BEGIN Dataset
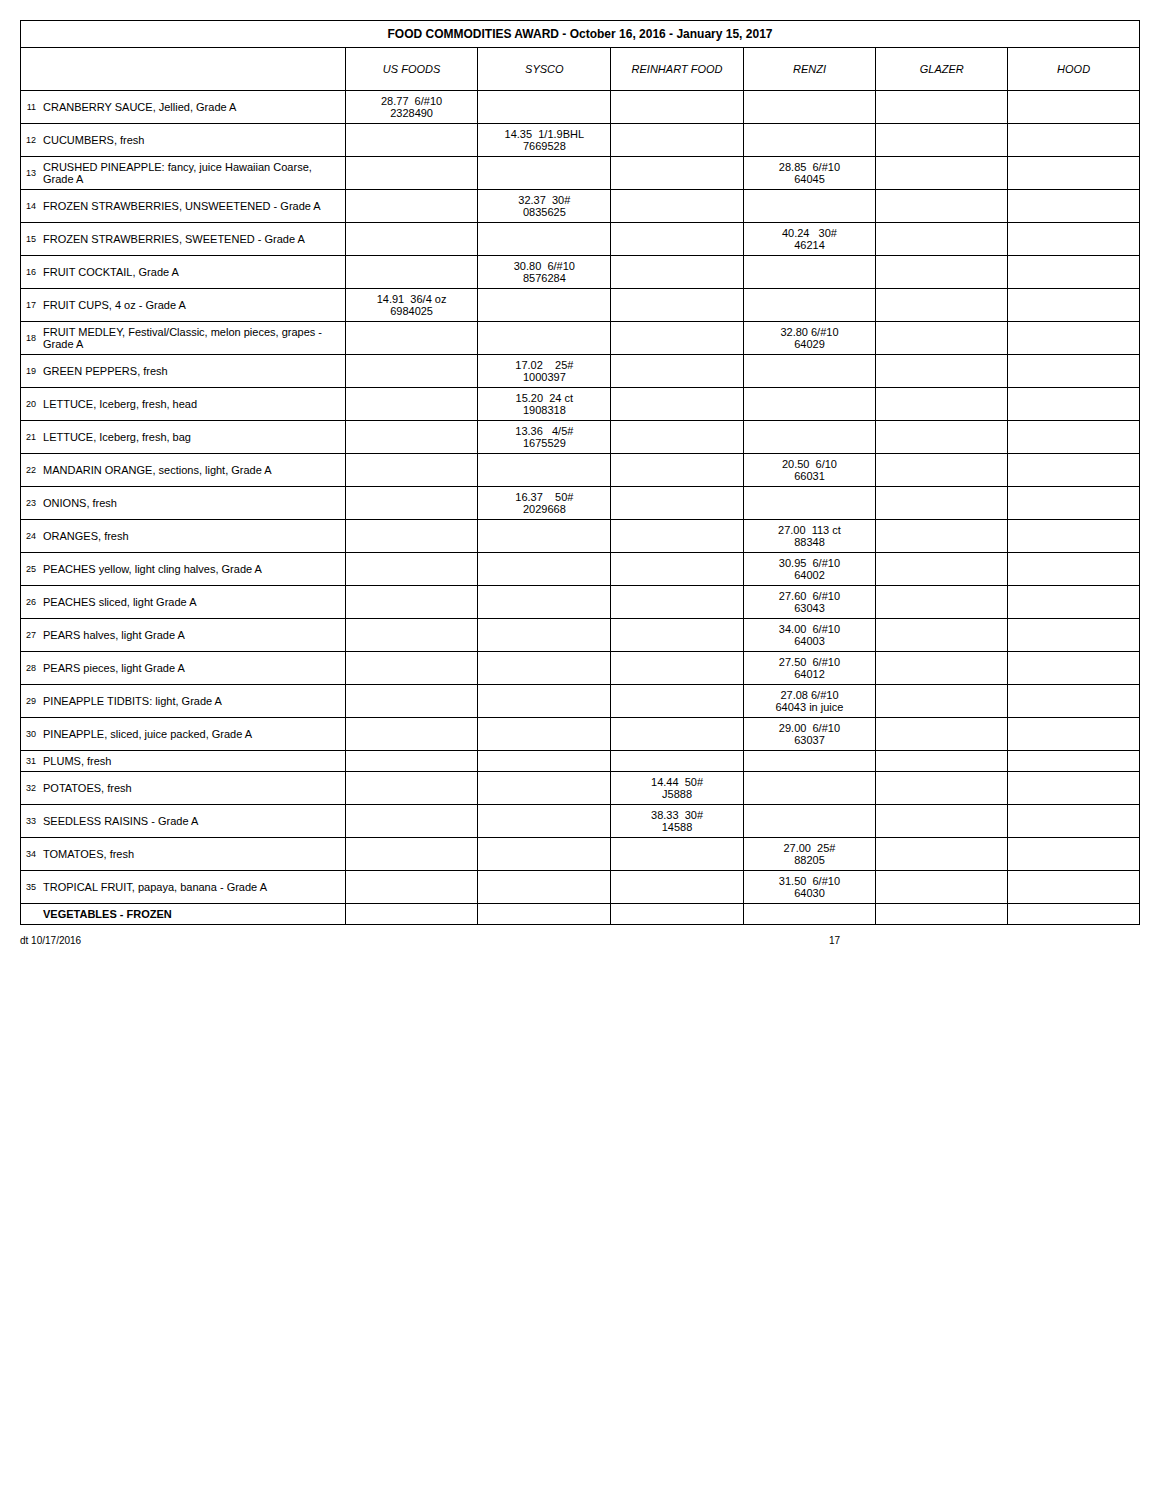FOOD COMMODITIES AWARD - October 16, 2016 - January 15, 2017
| | US FOODS | SYSCO | REINHART FOOD | RENZI | GLAZER | HOOD |
| --- | --- | --- | --- | --- | --- | --- |
| 11 | CRANBERRY SAUCE, Jellied, Grade A | 28.77 6/#10 2328490 | | | | | |
| 12 | CUCUMBERS, fresh | | 14.35 1/1.9BHL 7669528 | | | | |
| 13 | CRUSHED PINEAPPLE: fancy, juice Hawaiian Coarse, Grade A | | | | 28.85 6/#10 64045 | | |
| 14 | FROZEN STRAWBERRIES, UNSWEETENED - Grade A | | 32.37 30# 0835625 | | | | |
| 15 | FROZEN STRAWBERRIES, SWEETENED - Grade A | | | | 40.24 30# 46214 | | |
| 16 | FRUIT COCKTAIL, Grade A | | 30.80 6/#10 8576284 | | | | |
| 17 | FRUIT CUPS, 4 oz - Grade A | 14.91 36/4 oz 6984025 | | | | | |
| 18 | FRUIT MEDLEY, Festival/Classic, melon pieces, grapes - Grade A | | | | 32.80 6/#10 64029 | | |
| 19 | GREEN PEPPERS, fresh | | 17.02 25# 1000397 | | | | |
| 20 | LETTUCE, Iceberg, fresh, head | | 15.20 24 ct 1908318 | | | | |
| 21 | LETTUCE, Iceberg, fresh, bag | | 13.36 4/5# 1675529 | | | | |
| 22 | MANDARIN ORANGE, sections, light, Grade A | | | | 20.50 6/10 66031 | | |
| 23 | ONIONS, fresh | | 16.37 50# 2029668 | | | | |
| 24 | ORANGES, fresh | | | | 27.00 113 ct 88348 | | |
| 25 | PEACHES yellow, light cling halves, Grade A | | | | 30.95 6/#10 64002 | | |
| 26 | PEACHES sliced, light Grade A | | | | 27.60 6/#10 63043 | | |
| 27 | PEARS halves, light Grade A | | | | 34.00 6/#10 64003 | | |
| 28 | PEARS pieces, light Grade A | | | | 27.50 6/#10 64012 | | |
| 29 | PINEAPPLE TIDBITS: light, Grade A | | | | 27.08 6/#10 64043 in juice | | |
| 30 | PINEAPPLE, sliced, juice packed, Grade A | | | | 29.00 6/#10 63037 | | |
| 31 | PLUMS, fresh | | | | | | |
| 32 | POTATOES, fresh | | | 14.44 50# J5888 | | | |
| 33 | SEEDLESS RAISINS - Grade A | | | 38.33 30# 14588 | | | |
| 34 | TOMATOES, fresh | | | | 27.00 25# 88205 | | |
| 35 | TROPICAL FRUIT, papaya, banana - Grade A | | | | 31.50 6/#10 64030 | | |
| | VEGETABLES - FROZEN | | | | | | |
dt 10/17/2016 17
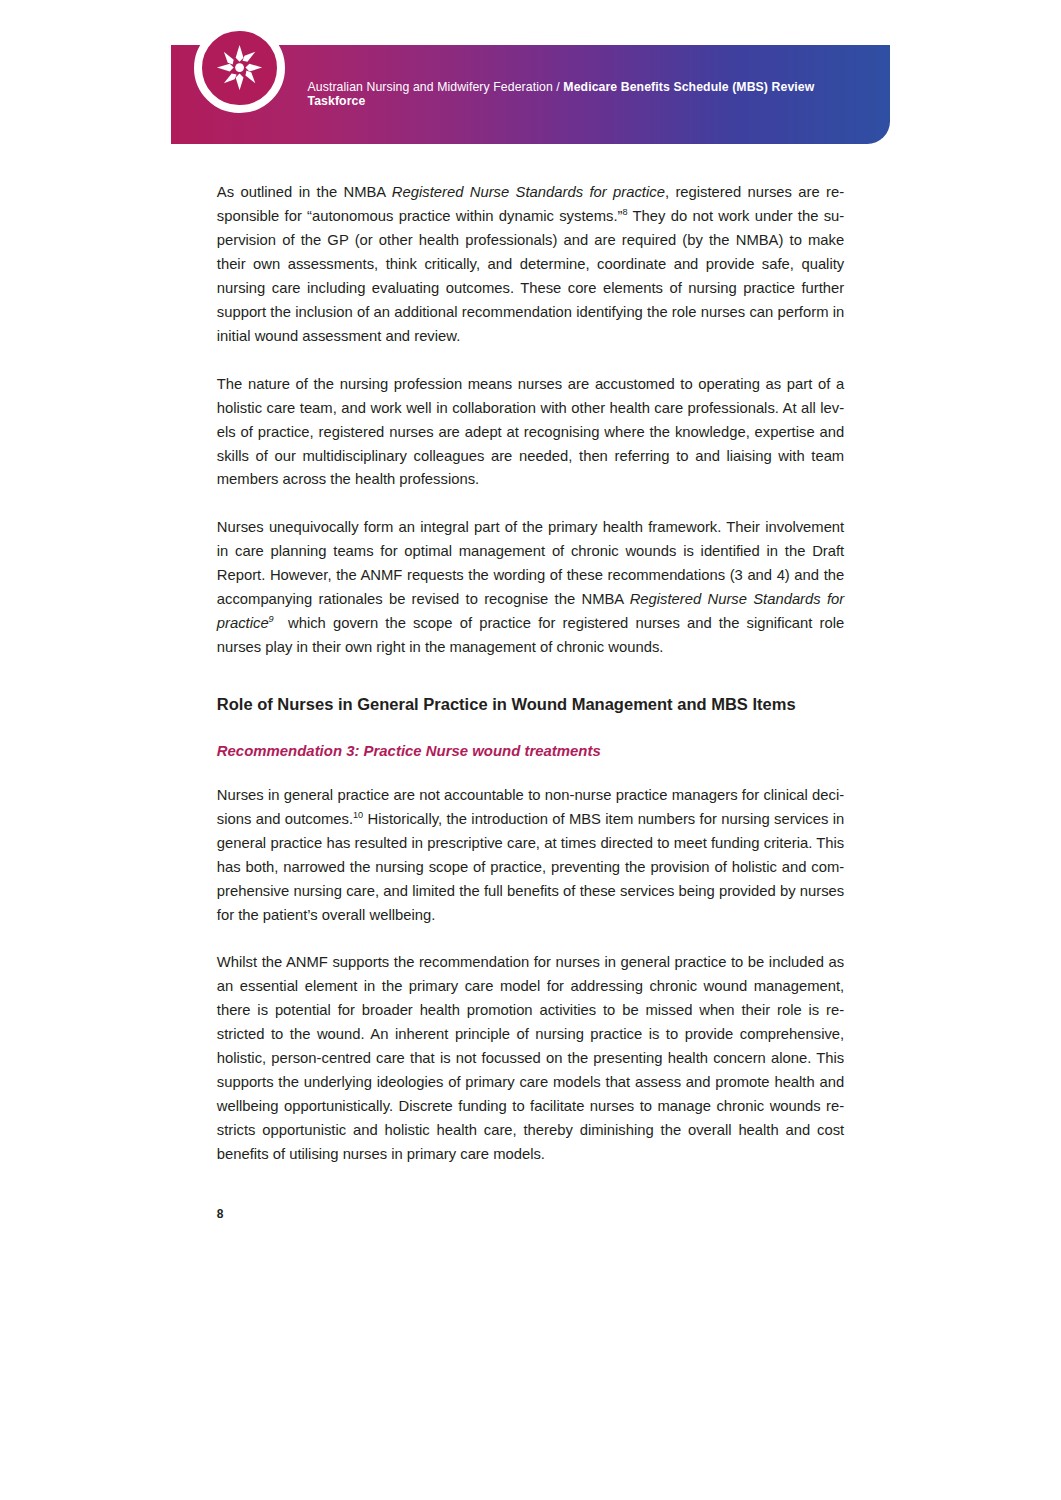Australian Nursing and Midwifery Federation / Medicare Benefits Schedule (MBS) Review Taskforce
As outlined in the NMBA Registered Nurse Standards for practice, registered nurses are responsible for “autonomous practice within dynamic systems.”8 They do not work under the supervision of the GP (or other health professionals) and are required (by the NMBA) to make their own assessments, think critically, and determine, coordinate and provide safe, quality nursing care including evaluating outcomes. These core elements of nursing practice further support the inclusion of an additional recommendation identifying the role nurses can perform in initial wound assessment and review.
The nature of the nursing profession means nurses are accustomed to operating as part of a holistic care team, and work well in collaboration with other health care professionals. At all levels of practice, registered nurses are adept at recognising where the knowledge, expertise and skills of our multidisciplinary colleagues are needed, then referring to and liaising with team members across the health professions.
Nurses unequivocally form an integral part of the primary health framework. Their involvement in care planning teams for optimal management of chronic wounds is identified in the Draft Report. However, the ANMF requests the wording of these recommendations (3 and 4) and the accompanying rationales be revised to recognise the NMBA Registered Nurse Standards for practice9 which govern the scope of practice for registered nurses and the significant role nurses play in their own right in the management of chronic wounds.
Role of Nurses in General Practice in Wound Management and MBS Items
Recommendation 3: Practice Nurse wound treatments
Nurses in general practice are not accountable to non-nurse practice managers for clinical decisions and outcomes.10 Historically, the introduction of MBS item numbers for nursing services in general practice has resulted in prescriptive care, at times directed to meet funding criteria. This has both, narrowed the nursing scope of practice, preventing the provision of holistic and comprehensive nursing care, and limited the full benefits of these services being provided by nurses for the patient’s overall wellbeing.
Whilst the ANMF supports the recommendation for nurses in general practice to be included as an essential element in the primary care model for addressing chronic wound management, there is potential for broader health promotion activities to be missed when their role is restricted to the wound. An inherent principle of nursing practice is to provide comprehensive, holistic, person-centred care that is not focussed on the presenting health concern alone. This supports the underlying ideologies of primary care models that assess and promote health and wellbeing opportunistically. Discrete funding to facilitate nurses to manage chronic wounds restricts opportunistic and holistic health care, thereby diminishing the overall health and cost benefits of utilising nurses in primary care models.
8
END Dataset
> [Instructions for the task]
Return exactly the lines of the material above, starting at the line containing "FROZEN | | | | | | |" and finishing at the line containing "As outlined in", without any pictures.

> [Answer]
| | VEGETABLES - FROZEN | | | | | | |
dt 10/17/2016 17
Australian Nursing and Midwifery Federation / Medicare Benefits Schedule (MBS) Review Taskforce
As outlined in the NMBA Registered Nurse Standards for practice, registered nurses are responsible for “autonomous practice within dynamic systems.”8 They do not work under the supervision of the GP (or other health professionals) and are required (by the NMBA) to make their own assessments, think critically, and determine, coordinate and provide safe, quality nursing care including evaluating outcomes. These core elements of nursing practice further support the inclusion of an additional recommendation identifying the role nurses can perform in initial wound assessment and review.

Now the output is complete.